---------- TEXT ----------

Midnight Special

28 Apr
We're pretty sure this kid has the power to kill a yak from 200 yards away ... with mind bullets

Jeff Nichols, the budding auteur from Arkansas behind Take Shelter and Mud, gets a tad heavy-footed in his latest Midnight Special, a further contemplation on the Rapture, sanity, and the supernatural. Like his prior efforts, Nichols employs a fly-on-the-wall POV that offers an intimate look into the lives of his protagonists. In Shelter and Mud that technique allowed viewers inside the complex internal struggle of his characters, but in the plot-driven Midnight Special, the conflict is nearly all external. Although Nichols’ latest is more ambitious than his previous efforts, he very nearly hits the mark.

----------

PROMPT A: Set down the rows from their start through the line containing "1-1 Private Course - دورة خاصة فردية", both ends included, leaving the pictures out of your answer.

---------- INFORMATION ----------

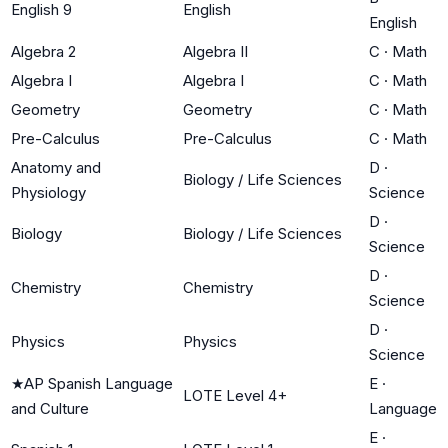
English 9
English
English
Algebra 2
Algebra II
C
·
Math
Algebra I
Algebra I
C
·
Math
Geometry
Geometry
C
·
Math
Pre-Calculus
Pre-Calculus
C
·
Math
Anatomy and
D
·
Biology / Life Sciences
Physiology
Science
D
·
Biology
Biology / Life Sciences
Science
D
·
Chemistry
Chemistry
Science
D
·
Physics
Physics
Science
★
AP Spanish Language
E
·
LOTE Level 4+
and Culture
Language
E
·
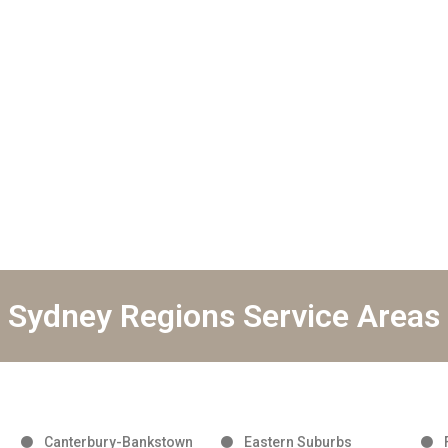
Sydney Regions Service Areas
Canterbury-Bankstown
Eastern Suburbs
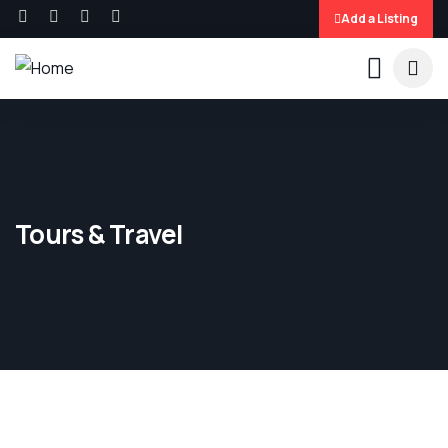
Add a Listing
Tours & Travel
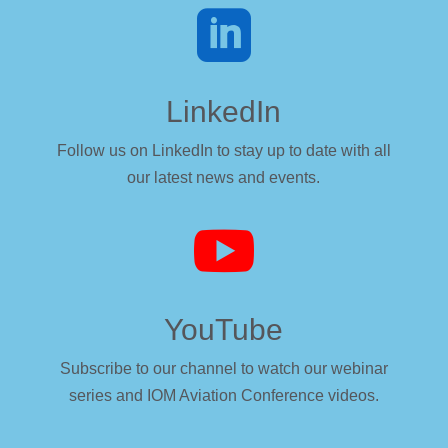

LinkedIn
Follow us on LinkedIn to stay up to date with all
our latest news and events.

YouTube
Subscribe to our channel to watch our webinar
series and IOM Aviation Conference videos.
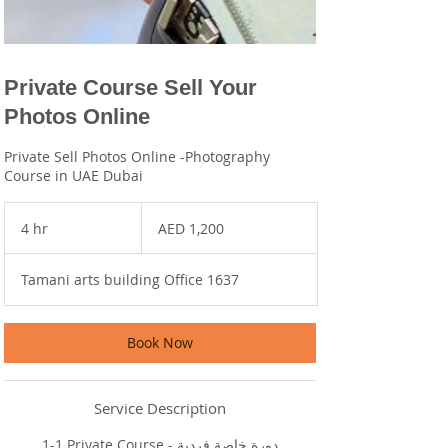
Private Course Sell Your
Photos Online
Private Sell Photos Online -Photography
Course in UAE Dubai
1,200
UAE
4 hr
4
AED 1,200
dirhams
h
r
Tamani arts building Office 1637
Book Now
Service Description
1-1 Private Course - دورة خاصة فردية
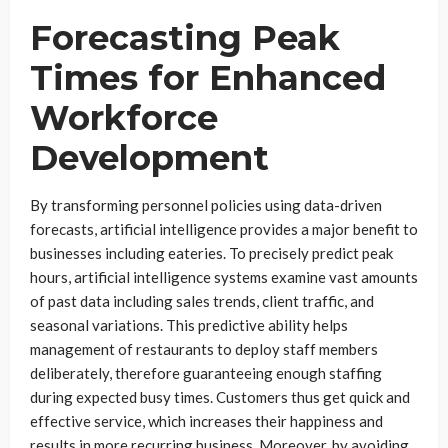
Forecasting Peak
Times for Enhanced
Workforce
Development
By transforming personnel policies using data-driven
forecasts, artificial intelligence provides a major benefit to
businesses including eateries. To precisely predict peak
hours, artificial intelligence systems examine vast amounts
of past data including sales trends, client traffic, and
seasonal variations. This predictive ability helps
management of restaurants to deploy staff members
deliberately, therefore guaranteeing enough staffing
during expected busy times. Customers thus get quick and
effective service, which increases their happiness and
results in more recurring business. Moreover, by avoiding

----------

PROMPT B: Extract the entire Midnight Special review word for word.

SOLUTION A:
English 9
English
English
Algebra 2
Algebra II
C
·
Math
Algebra I
Algebra I
C
·
Math
Geometry
Geometry
C
·
Math
Pre-Calculus
Pre-Calculus
C
·
Math
Anatomy and
D
·
Biology / Life Sciences
Physiology
Science
D
·
Biology
Biology / Life Sciences
Science
D
·
Chemistry
Chemistry
Science
D
·
Physics
Physics
Science
★
AP Spanish Language
E
·
LOTE Level 4+
and Culture
Language
E
·
Sydney Regions Service Areas
Canterbury-Bankstown
Eastern Suburbs
Add a Listing
Tours & Travel

LinkedIn
Follow us on LinkedIn to stay up to date with all
our latest news and events.

YouTube
Subscribe to our channel to watch our webinar
series and IOM Aviation Conference videos.
Private Course Sell Your
Photos Online
Private Sell Photos Online -Photography
Course in UAE Dubai
1,200
UAE
4 hr
4
AED 1,200
dirhams
h
r
Tamani arts building Office 1637
Book Now
Service Description
1-1 Private Course - دورة خاصة فردية

SOLUTION B:
Midnight Special

28 Apr
We're pretty sure this kid has the power to kill a yak from 200 yards away ... with mind bullets

Jeff Nichols, the budding auteur from Arkansas behind Take Shelter and Mud, gets a tad heavy-footed in his latest Midnight Special, a further contemplation on the Rapture, sanity, and the supernatural. Like his prior efforts, Nichols employs a fly-on-the-wall POV that offers an intimate look into the lives of his protagonists. In Shelter and Mud that technique allowed viewers inside the complex internal struggle of his characters, but in the plot-driven Midnight Special, the conflict is nearly all external. Although Nichols’ latest is more ambitious than his previous efforts, he very nearly hits the mark.